Minnesota thrived in close games last season en route to a surprise playoff appearance, going 5-1 in contests decided by seven or fewer points. The Vikings, however, allowed the go-ahead touchdown with 10 seconds left in a 31-30 loss to Chicago on Sunday and have blown leads in both games.
"We're a resilient group. We've got a lot of veteran guys in here, and we've just got to keep trucking, man," cornerback Chris Cook said.
"It's a long season. Fourteen games left. You know? It can be all uphill from now. It can all go downhill. I'm definitely, definitely, sure that we're going to go uphill from here."
This contest is the home opener for Minnesota, which can at least point to some positives from last week. After giving up 24 points in the first half, the defense forced two turnovers and two punts in the second half before the disastrous final minute. Adrian Peterson had another 100-yard rushing game, though he did lose a fumble.
The circumstances appear much different for the Browns as they make their first trip to the Metrodome in 18 years.
Undrafted rookie Bobby Rainey and little-used Chris Ogbonnaya were the only running backs left on the roster following the trade of Richardson, who had run for 105 yards through two games and received just 31 carries. The Browns added another Thursday with the signing of veteran Willis McGahee, who led Denver with 731 rushing yards in 10 games last year.
Coach Rob Chudzinski said Friday that McGahee will play in this game, though the two-time Pro Bowler's role is still undefined.
Hoyer, meanwhile, makes his first start for a Cleveland team that hasn't scored a touchdown in six quarters.
Weeden got hurt in a 14-6 loss to Baltimore last Sunday, and the Browns opted to go with Hoyer - who started one game last year for Arizona - over Campbell. Hoyer is the 19th starting quarterback for the Browns since they re-entered the NFL in 1999.
"I feel like based on our current situation - where we're at offensively as well as getting into the game planning for Minnesota - that Brian's strengths are the best fit for this week and that he gives us our best chance to win," coach Rob Chudzinski said. "The things that he does well fit what we need. For me, it's about who gives us the best chance to win."

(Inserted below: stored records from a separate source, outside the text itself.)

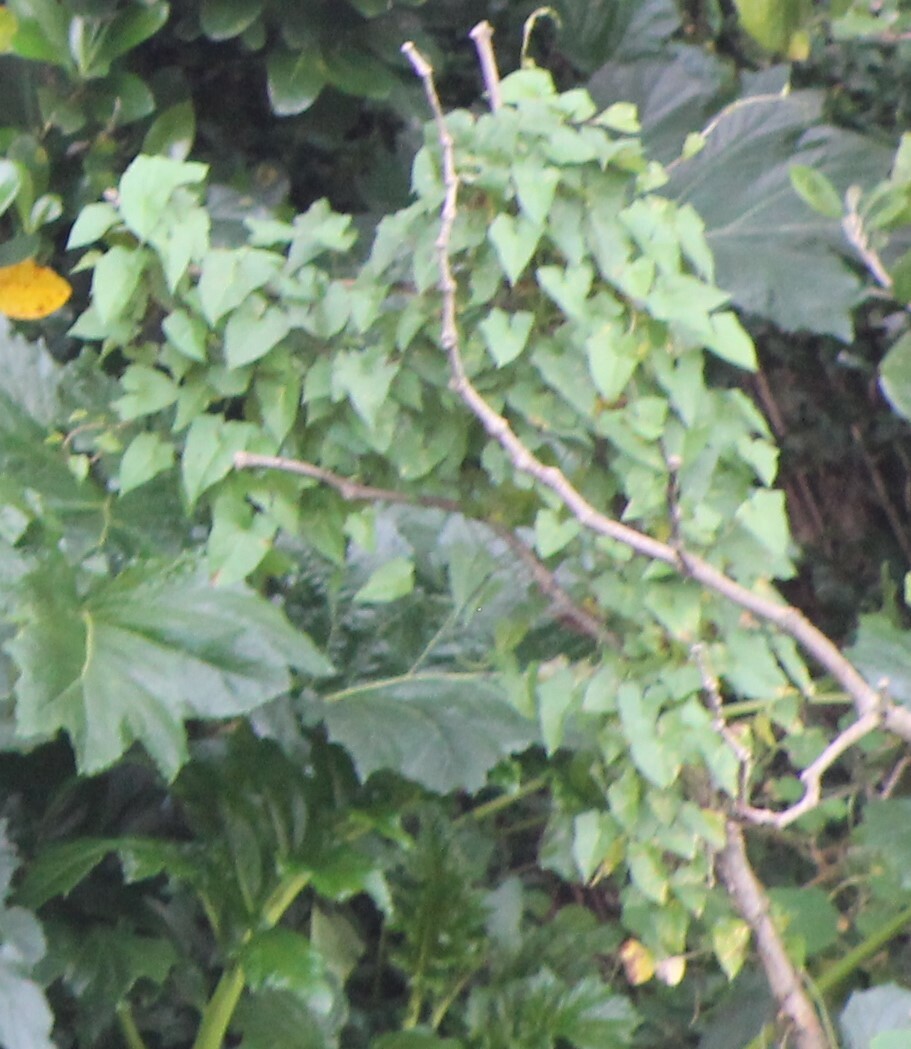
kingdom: Plantae
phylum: Tracheophyta
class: Magnoliopsida
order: Solanales
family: Convolvulaceae
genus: Calystegia
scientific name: Calystegia silvatica
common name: Large bindweed
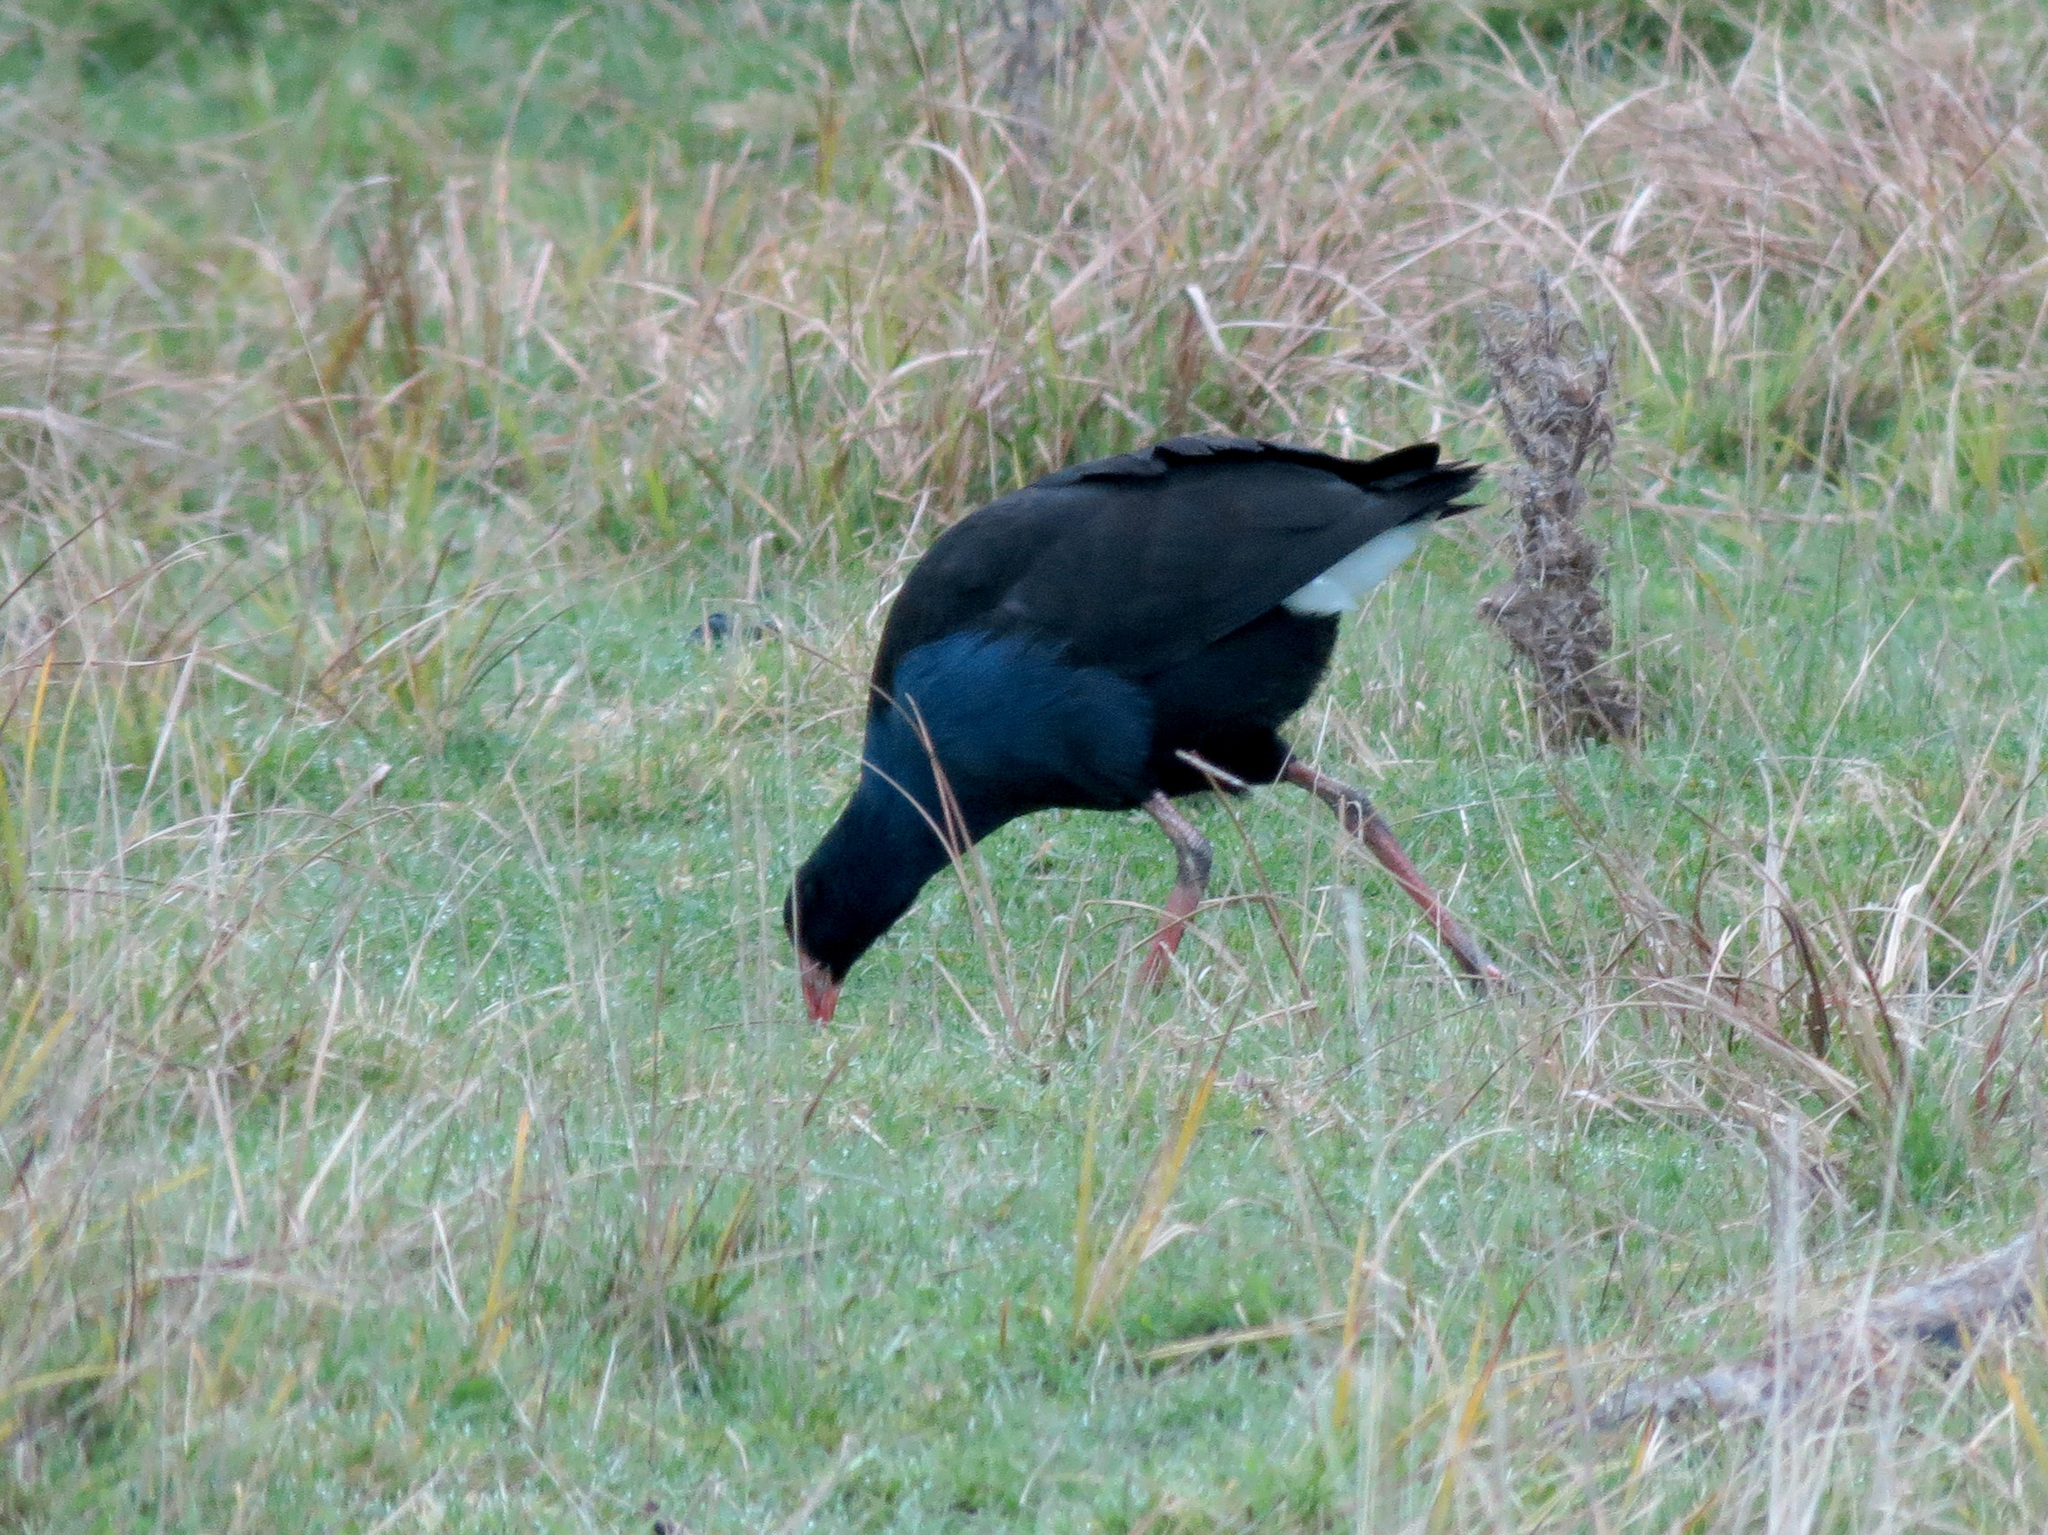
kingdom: Animalia
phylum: Chordata
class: Aves
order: Gruiformes
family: Rallidae
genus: Porphyrio
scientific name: Porphyrio melanotus
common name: Australasian swamphen
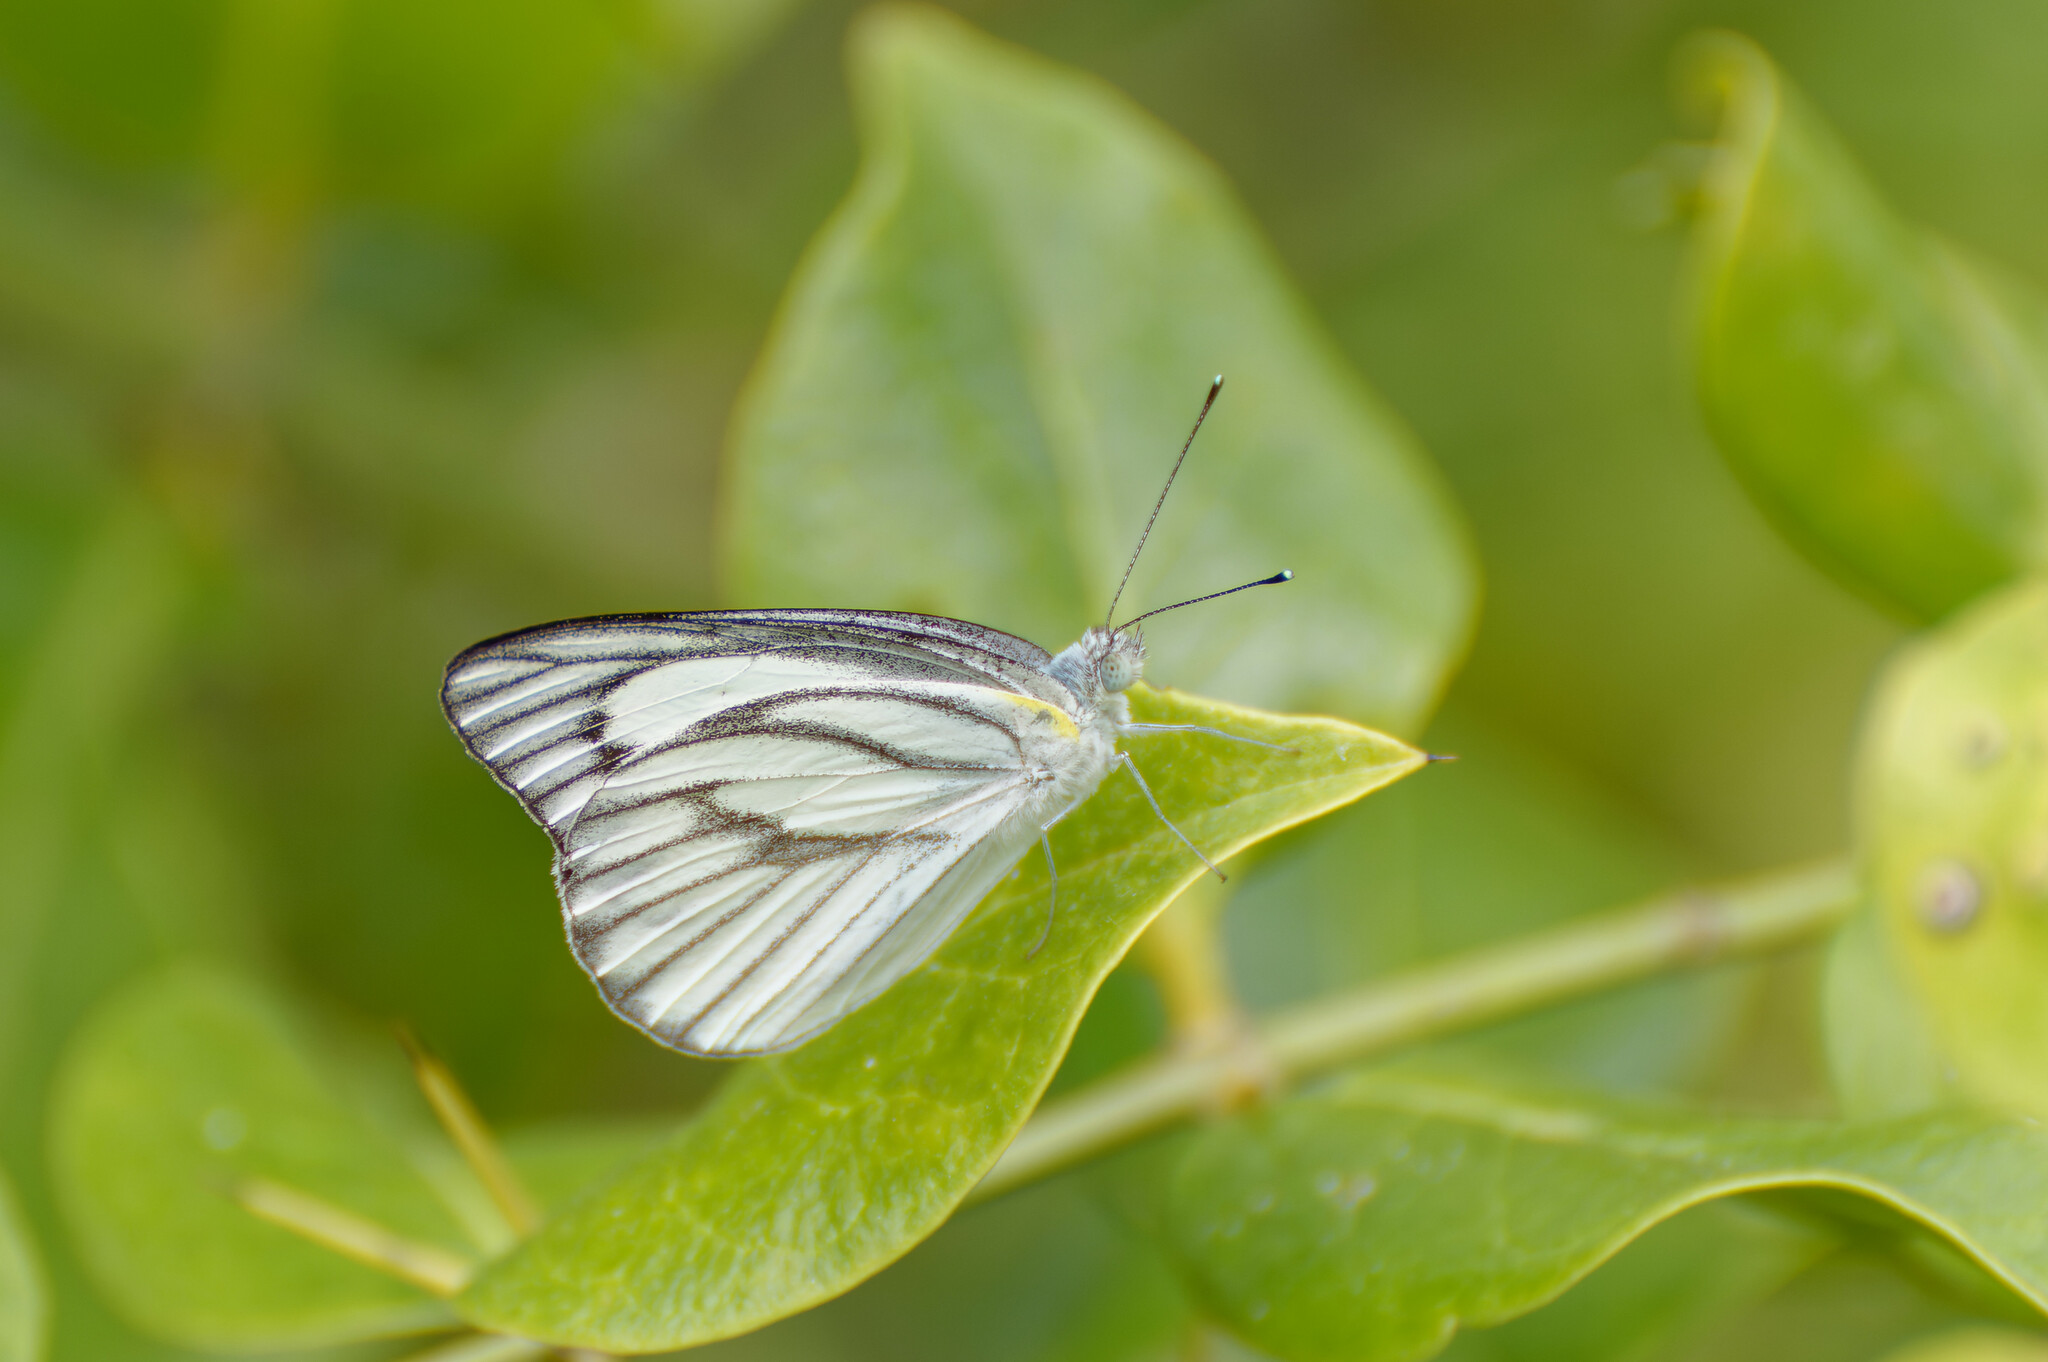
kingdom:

Hoyer gets back top receiver Josh Gordon, who was suspended for the first two games for violating the league's substance-abuse policy. Gordon led the team with 805 receiving yards and five touchdowns in 2012.
"He's a huge difference," Campbell said. "He's a big target. He's a big guy. He's a big part of what we do offensively. Not having him out there, definitely hurts a little bit, because he is a big part of what we do. So it'll be good to get him back, get him going, try to get him back into a rhythm."
The Browns need Gordon's production after scoring 16 points through two games, second fewest in the NFL. Cleveland has converted five of 29 third-down attempts.
These teams last met in 2009, when Brett Favre made his first start as a Viking and led Minnesota to a 34-20 win in Cleveland. The Vikings have won four straight in the series and are 10-3 all-time against the Browns.